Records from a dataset

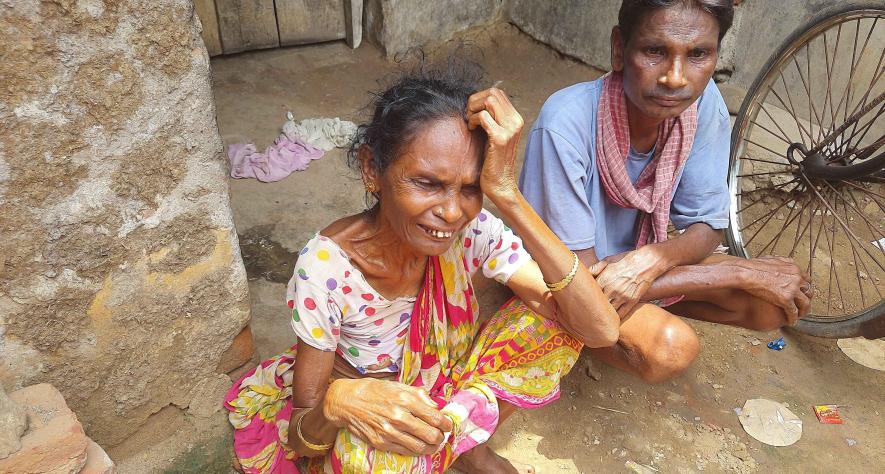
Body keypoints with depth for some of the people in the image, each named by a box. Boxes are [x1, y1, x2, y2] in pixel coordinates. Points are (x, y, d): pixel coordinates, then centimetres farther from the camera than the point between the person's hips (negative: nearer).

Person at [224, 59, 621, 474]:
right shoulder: (325, 266, -29)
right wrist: (335, 403, -46)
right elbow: (302, 437, -20)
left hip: (447, 393, 3)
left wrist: (509, 196, -40)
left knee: (558, 313, -18)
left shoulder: (474, 230, -23)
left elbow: (602, 330, -32)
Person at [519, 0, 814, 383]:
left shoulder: (702, 100, -16)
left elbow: (708, 227, -7)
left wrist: (651, 262, -32)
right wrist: (742, 273, -27)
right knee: (671, 347, -31)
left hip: (643, 260, 6)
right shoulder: (565, 124, -32)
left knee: (784, 300, -10)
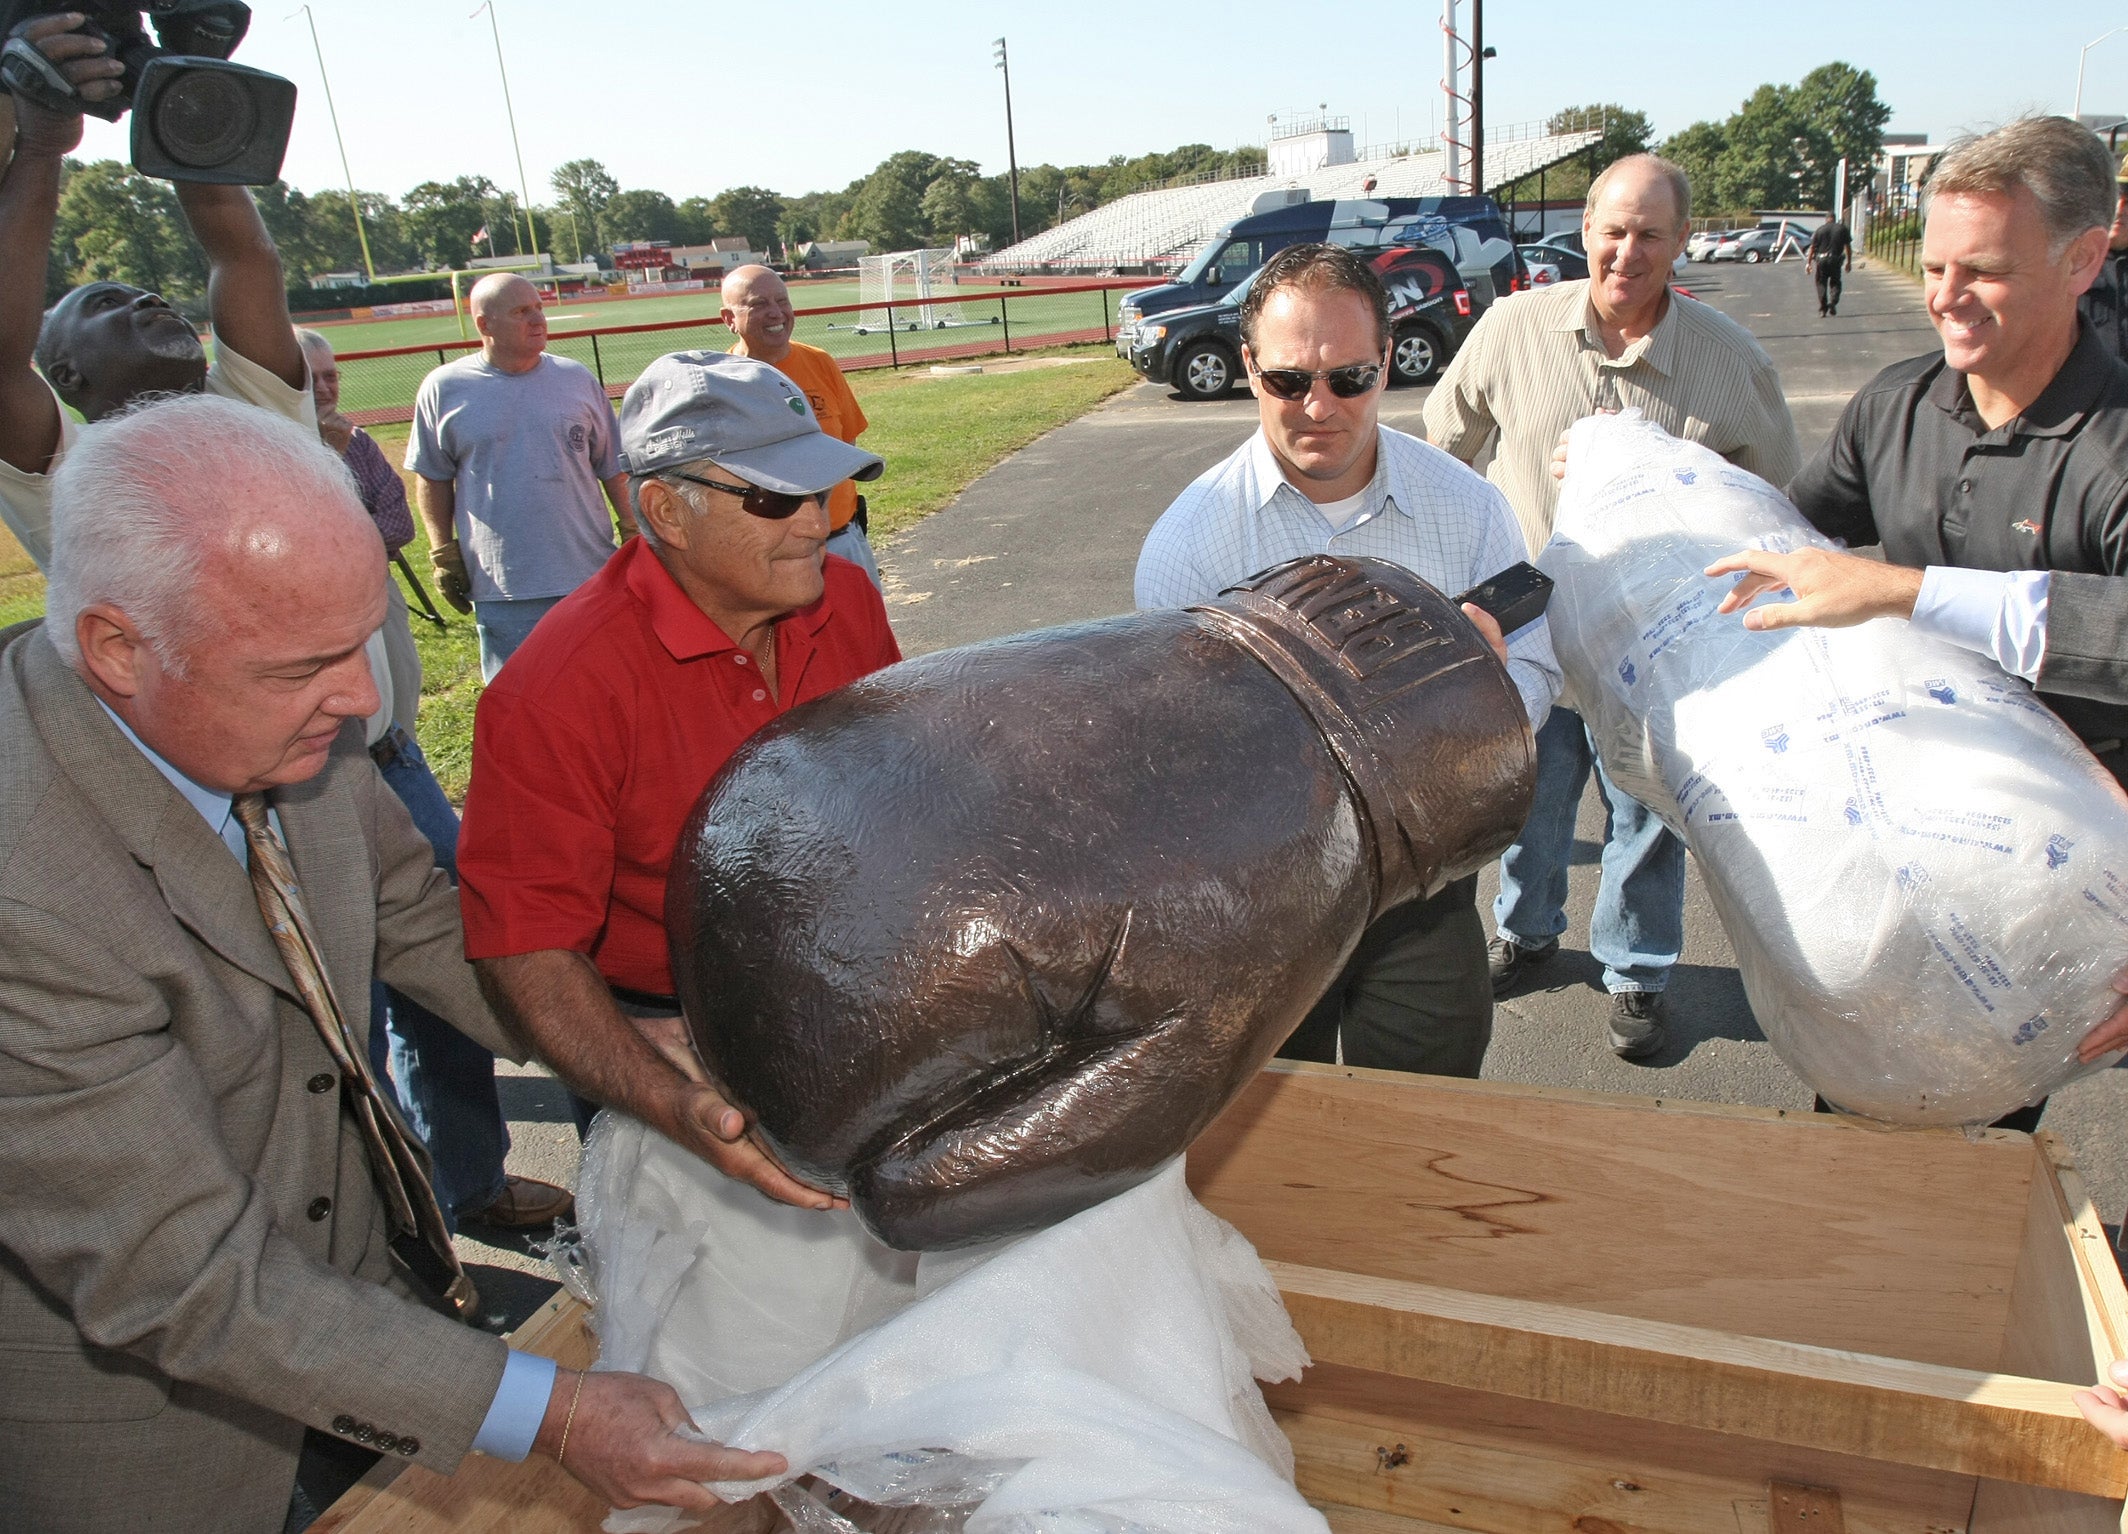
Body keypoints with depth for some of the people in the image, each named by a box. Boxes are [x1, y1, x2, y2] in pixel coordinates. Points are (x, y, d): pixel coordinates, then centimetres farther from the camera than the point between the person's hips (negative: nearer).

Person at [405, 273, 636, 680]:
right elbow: (433, 478, 6)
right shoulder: (444, 389, -1)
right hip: (502, 586, -1)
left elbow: (613, 468, 9)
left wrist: (634, 535, 5)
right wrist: (443, 552, 2)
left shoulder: (577, 379, 4)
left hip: (591, 574, 2)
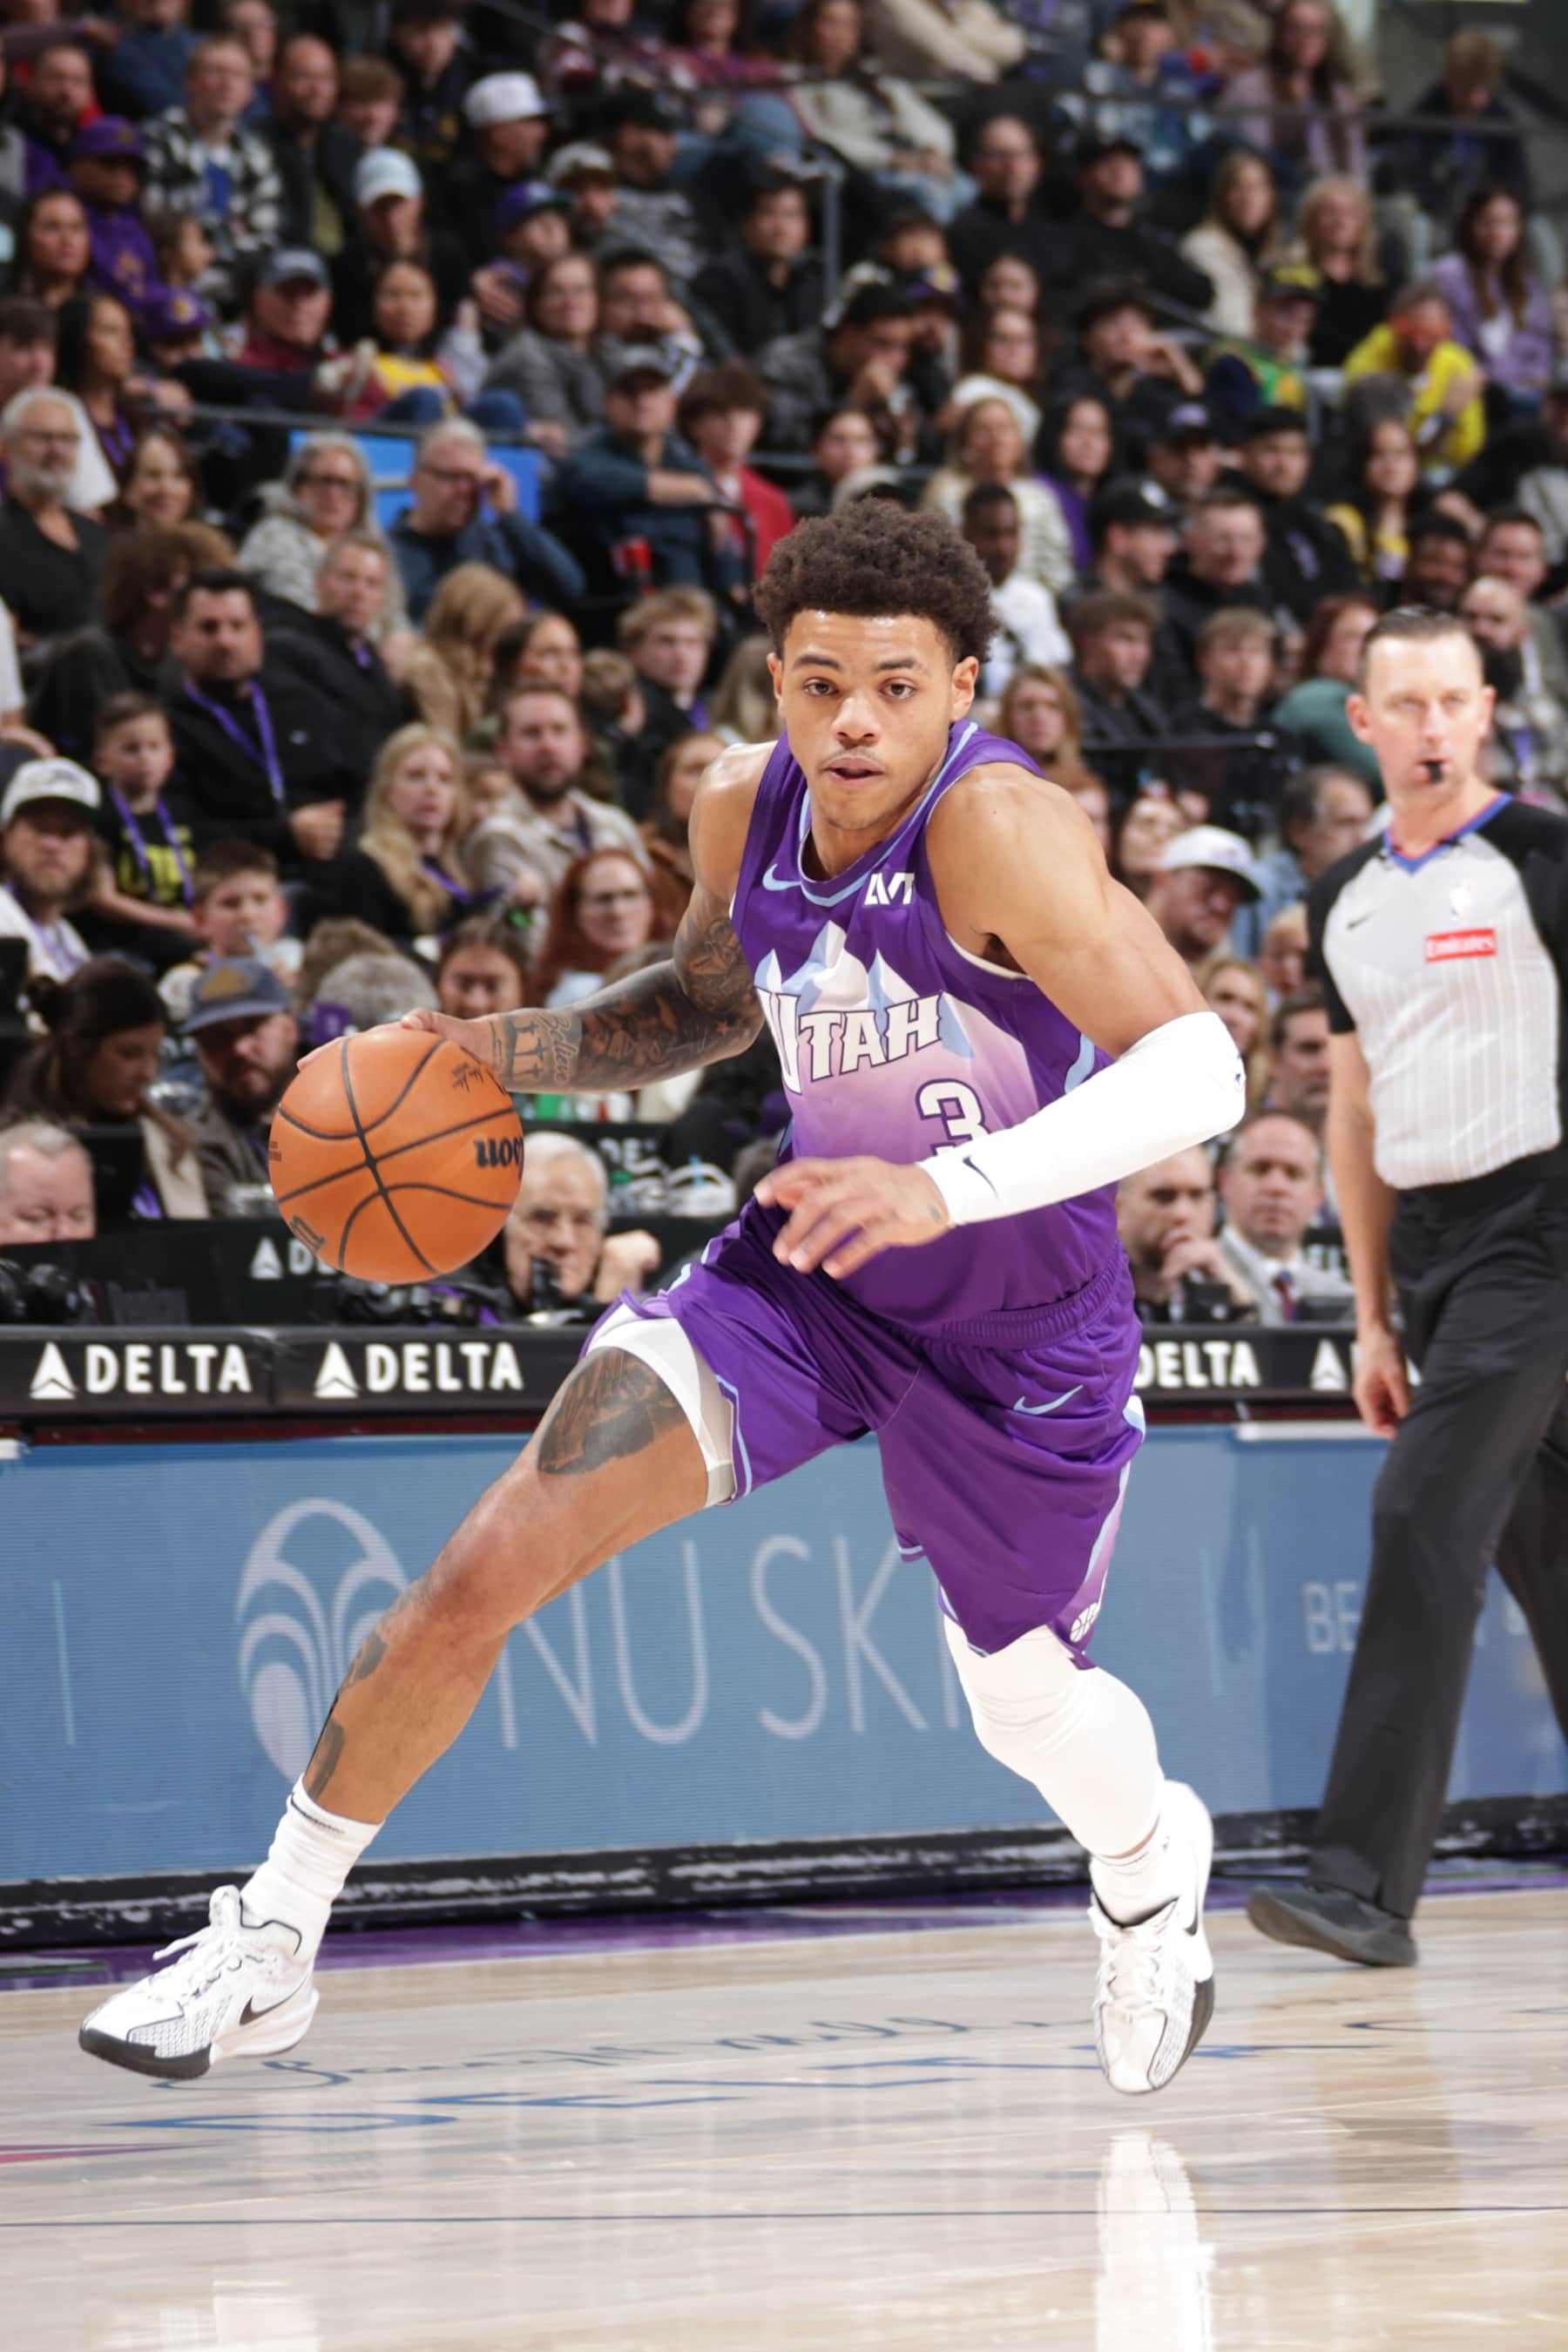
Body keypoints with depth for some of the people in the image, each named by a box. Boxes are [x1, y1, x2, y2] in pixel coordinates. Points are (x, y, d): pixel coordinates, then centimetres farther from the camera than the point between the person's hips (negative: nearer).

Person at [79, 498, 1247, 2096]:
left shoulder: (997, 826, -27)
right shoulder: (743, 812, -7)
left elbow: (1197, 1069, -36)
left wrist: (950, 1187, -46)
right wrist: (514, 1050, -1)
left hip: (1018, 1333, -4)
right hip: (806, 1267, 4)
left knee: (1027, 1710, 17)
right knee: (497, 1556, -15)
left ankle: (1150, 1869, 56)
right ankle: (267, 1947, -4)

EXERCISE. If a record contains a picture, drop the picture and repeat the rest exactly.

EXERCISE OUTPUT.
Body keypoints with depth for some of the people in the image, each named by a box. Boxes are [x1, y1, x2, y2] in pixel coordinates. Points are (x, y, d): pixel coordinates, then centimetres farther from the camera than the point between the person's hips (negative: nearer).

Person at [224, 59, 621, 474]:
right shoulder: (325, 266, -29)
right wrist: (335, 403, -46)
right elbow: (302, 437, -20)
left hip: (447, 393, 3)
left wrist: (509, 196, -40)
left knee: (558, 313, -18)
left shoulder: (474, 230, -23)
left elbow: (602, 330, -32)
Person at [519, 0, 814, 383]:
left shoulder: (702, 100, -16)
left elbow: (708, 227, -7)
left wrist: (651, 262, -32)
right wrist: (742, 273, -27)
right knee: (671, 347, -31)
left hip: (643, 260, 6)
right shoulder: (565, 124, -32)
left knee: (784, 300, -10)
Body keypoints with depth for some of the people in the image, each named by a box. Boxes are [x1, y1, x2, y2] in pixel coordinates. Points are (x, y, d): pixel coordinates, then centimetres farther from the camera than the point between the person's hips (negative: nearer).

Person at [405, 273, 636, 680]:
right elbow: (433, 478, 6)
right shoulder: (444, 389, -1)
right hip: (502, 586, -1)
left elbow: (613, 468, 9)
left wrist: (634, 535, 5)
right wrist: (443, 552, 2)
left shoulder: (577, 379, 4)
left hip: (591, 574, 2)
Body keypoints with depth for some of the people in the image, each named by a box. Boxes are [x1, y1, x2, y2] in pixel coordinates. Points are (x, y, d): pixel coordinates, then centimetres farther from the camera than the point between the person's hips (negative: nearer).

Person at [79, 498, 1247, 2096]:
left shoulder: (997, 826, -27)
right shoulder: (743, 812, -7)
left elbow: (1197, 1069, -36)
left wrist: (950, 1187, -46)
right wrist: (514, 1050, -1)
left hip: (1018, 1333, -4)
right hip: (806, 1267, 4)
left knee: (1027, 1710, 17)
right knee: (497, 1556, -15)
left ankle: (1150, 1869, 56)
right ankle: (267, 1947, -4)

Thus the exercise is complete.